Thursday, August 6, 2015

WC: Behind the Bade - Deputy Cory Patmore

J-E Editor

Everyday the people of Webster County are served by the members of our various local law enforcement agencies. From the city police departments to the Sheriff’s office and Fish and Wildlife officers, these men put their lives on the line every day so that we can be safe.
During 2015 the J-E will look to honor each of these officers by telling their story in the pages of our newspaper. Please, join us in thanking these officers for what they do.

Deputy Cory Patmore
Webster County Deputy Cory Patmore is living the dream, or at least he is living his dream.
“Being a police officer was my childhood dream,” the Dixon native said. “Now I am blessed to serve in the community that I was born and raised in.”

After graduating from Webster County High School, Patmore attended Kentucky Welseyan College in Owensboro, where he earned a Bachelor’s Degree in Criminal Justice. From there he went to work at the Webster County Detention Center as a deputy jailer. That’s where he was when Sheriff Frankie Springfield gave him the opportunity to be a deputy sheriff.

“Helping my lifelong community is a blessing,” Patmore said. “I take pride in recovering stolen items for theft victims. Families work hard for their property, and I work hard to find what is rightfully theirs.”

The Webster County Sheriff’s Department has kept six deputies on staff since Patmore joined the force in 2010. For this deputy, that number is significant.
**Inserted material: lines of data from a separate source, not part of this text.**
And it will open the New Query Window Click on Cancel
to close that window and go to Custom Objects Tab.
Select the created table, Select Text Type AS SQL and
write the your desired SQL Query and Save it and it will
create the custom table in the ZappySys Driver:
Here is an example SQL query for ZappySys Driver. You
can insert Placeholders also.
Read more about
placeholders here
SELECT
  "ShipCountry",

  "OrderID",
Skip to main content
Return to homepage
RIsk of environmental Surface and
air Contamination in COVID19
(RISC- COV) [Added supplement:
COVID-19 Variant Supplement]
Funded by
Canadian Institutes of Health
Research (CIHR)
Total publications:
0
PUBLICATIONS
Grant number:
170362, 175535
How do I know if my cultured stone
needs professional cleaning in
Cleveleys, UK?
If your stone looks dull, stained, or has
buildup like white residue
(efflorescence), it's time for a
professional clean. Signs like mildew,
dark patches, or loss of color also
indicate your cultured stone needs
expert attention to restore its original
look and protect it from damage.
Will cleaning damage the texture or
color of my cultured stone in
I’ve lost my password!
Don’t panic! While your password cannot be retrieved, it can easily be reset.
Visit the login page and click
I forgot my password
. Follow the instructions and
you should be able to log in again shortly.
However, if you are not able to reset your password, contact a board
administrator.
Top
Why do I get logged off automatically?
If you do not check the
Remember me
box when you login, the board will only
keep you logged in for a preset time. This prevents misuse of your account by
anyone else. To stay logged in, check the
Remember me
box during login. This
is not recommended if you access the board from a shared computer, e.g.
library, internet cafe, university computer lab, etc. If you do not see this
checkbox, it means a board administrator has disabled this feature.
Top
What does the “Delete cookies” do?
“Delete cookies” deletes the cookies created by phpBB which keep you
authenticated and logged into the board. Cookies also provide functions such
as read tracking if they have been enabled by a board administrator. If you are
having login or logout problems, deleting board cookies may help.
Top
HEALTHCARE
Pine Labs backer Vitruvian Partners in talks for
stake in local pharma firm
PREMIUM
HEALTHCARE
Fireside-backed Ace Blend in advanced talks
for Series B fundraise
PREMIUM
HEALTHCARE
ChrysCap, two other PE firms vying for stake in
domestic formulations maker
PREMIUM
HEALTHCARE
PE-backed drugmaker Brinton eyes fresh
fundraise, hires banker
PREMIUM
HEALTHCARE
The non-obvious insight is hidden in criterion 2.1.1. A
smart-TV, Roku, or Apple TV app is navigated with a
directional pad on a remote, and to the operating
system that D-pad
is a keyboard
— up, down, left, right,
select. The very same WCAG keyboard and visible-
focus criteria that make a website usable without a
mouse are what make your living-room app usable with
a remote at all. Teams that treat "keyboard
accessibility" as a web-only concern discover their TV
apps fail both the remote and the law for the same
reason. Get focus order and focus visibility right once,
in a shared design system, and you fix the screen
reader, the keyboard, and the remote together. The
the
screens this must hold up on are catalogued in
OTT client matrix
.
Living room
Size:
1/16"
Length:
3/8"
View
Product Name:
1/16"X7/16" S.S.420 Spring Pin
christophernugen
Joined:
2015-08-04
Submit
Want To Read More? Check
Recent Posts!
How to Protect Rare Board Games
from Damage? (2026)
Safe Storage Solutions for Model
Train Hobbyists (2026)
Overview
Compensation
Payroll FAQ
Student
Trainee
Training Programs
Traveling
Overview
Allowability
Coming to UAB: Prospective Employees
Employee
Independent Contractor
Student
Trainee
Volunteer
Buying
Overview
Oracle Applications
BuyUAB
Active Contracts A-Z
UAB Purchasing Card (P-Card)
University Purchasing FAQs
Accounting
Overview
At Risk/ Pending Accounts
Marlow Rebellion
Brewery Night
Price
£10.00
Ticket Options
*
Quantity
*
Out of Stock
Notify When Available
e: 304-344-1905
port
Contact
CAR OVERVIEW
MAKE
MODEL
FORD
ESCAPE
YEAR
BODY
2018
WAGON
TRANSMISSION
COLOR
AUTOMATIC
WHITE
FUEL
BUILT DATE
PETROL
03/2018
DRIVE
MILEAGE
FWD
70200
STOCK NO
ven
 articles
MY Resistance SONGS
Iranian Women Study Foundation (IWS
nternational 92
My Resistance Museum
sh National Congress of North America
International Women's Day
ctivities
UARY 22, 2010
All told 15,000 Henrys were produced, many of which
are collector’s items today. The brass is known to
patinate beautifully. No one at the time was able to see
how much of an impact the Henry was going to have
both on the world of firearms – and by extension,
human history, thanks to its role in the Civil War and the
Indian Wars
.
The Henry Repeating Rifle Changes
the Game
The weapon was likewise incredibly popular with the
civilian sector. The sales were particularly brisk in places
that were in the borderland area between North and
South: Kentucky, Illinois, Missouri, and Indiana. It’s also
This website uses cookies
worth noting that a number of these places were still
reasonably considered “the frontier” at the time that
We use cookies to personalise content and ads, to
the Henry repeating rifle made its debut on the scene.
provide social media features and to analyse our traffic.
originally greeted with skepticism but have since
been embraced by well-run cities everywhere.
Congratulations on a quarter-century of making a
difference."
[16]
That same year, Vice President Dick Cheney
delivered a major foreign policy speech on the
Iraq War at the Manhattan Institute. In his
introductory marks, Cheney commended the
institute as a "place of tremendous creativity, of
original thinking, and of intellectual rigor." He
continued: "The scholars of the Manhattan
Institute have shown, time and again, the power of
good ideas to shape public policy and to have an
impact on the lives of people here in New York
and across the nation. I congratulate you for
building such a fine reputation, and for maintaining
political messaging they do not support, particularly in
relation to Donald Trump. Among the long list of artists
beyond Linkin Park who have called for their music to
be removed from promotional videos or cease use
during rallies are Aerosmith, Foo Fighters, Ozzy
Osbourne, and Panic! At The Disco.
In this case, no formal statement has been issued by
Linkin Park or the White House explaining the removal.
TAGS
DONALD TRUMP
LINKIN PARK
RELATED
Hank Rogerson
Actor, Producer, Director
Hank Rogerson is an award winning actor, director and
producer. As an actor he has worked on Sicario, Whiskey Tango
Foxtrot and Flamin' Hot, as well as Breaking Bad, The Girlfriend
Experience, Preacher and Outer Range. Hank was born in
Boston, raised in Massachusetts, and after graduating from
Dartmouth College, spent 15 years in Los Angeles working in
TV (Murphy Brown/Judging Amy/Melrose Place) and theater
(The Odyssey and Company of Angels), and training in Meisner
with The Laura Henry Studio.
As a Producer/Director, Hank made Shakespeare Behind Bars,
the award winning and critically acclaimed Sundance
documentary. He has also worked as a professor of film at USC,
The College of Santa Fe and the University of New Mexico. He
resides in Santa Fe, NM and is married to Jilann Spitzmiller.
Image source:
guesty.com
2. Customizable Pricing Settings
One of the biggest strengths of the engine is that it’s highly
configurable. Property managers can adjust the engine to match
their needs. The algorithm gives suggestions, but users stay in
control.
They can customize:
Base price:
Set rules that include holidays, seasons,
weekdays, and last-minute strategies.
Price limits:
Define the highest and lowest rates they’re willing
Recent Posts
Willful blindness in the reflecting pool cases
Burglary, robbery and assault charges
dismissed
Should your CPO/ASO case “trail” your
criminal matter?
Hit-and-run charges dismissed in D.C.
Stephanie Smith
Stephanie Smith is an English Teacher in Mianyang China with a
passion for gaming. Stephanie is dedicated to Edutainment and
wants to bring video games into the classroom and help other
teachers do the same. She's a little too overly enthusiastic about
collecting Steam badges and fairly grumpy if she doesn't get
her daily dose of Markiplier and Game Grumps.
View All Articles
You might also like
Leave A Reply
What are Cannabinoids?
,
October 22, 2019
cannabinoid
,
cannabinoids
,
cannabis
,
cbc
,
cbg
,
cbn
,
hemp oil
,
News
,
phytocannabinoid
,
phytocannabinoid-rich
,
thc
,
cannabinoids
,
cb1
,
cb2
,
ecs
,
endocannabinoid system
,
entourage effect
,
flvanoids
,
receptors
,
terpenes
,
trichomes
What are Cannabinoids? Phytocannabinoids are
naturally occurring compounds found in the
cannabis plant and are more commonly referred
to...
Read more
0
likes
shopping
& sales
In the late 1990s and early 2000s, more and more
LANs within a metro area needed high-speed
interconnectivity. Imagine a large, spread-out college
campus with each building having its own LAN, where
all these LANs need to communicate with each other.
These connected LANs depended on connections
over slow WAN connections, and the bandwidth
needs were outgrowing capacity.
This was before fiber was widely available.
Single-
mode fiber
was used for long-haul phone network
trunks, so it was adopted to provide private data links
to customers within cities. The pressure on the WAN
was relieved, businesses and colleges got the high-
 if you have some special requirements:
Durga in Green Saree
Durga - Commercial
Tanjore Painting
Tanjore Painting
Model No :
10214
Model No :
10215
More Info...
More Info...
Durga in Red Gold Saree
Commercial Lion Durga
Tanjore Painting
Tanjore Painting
“Years ago there were only two or three deputies,” he said. “Six deputies allows us to better serve Webster County. The court security bailiffs are also very helpful. More deputies equals more patrols and quicker response times. But, there is always a need for more.”
For a first responder, sometimes working in the community you grew up in is not always pleasant. When it comes to tragedy, the sheriff’s deputies are often the first ones on the scene of accidents or crimes that involve people they’ve seen or known for years.

“My job is to help when we’re needed the most,” Patmore said. “Unfortunately, a need for help often means that something bad has happened. We see people when they are most vulnerable. Its difficult to see them suffer.”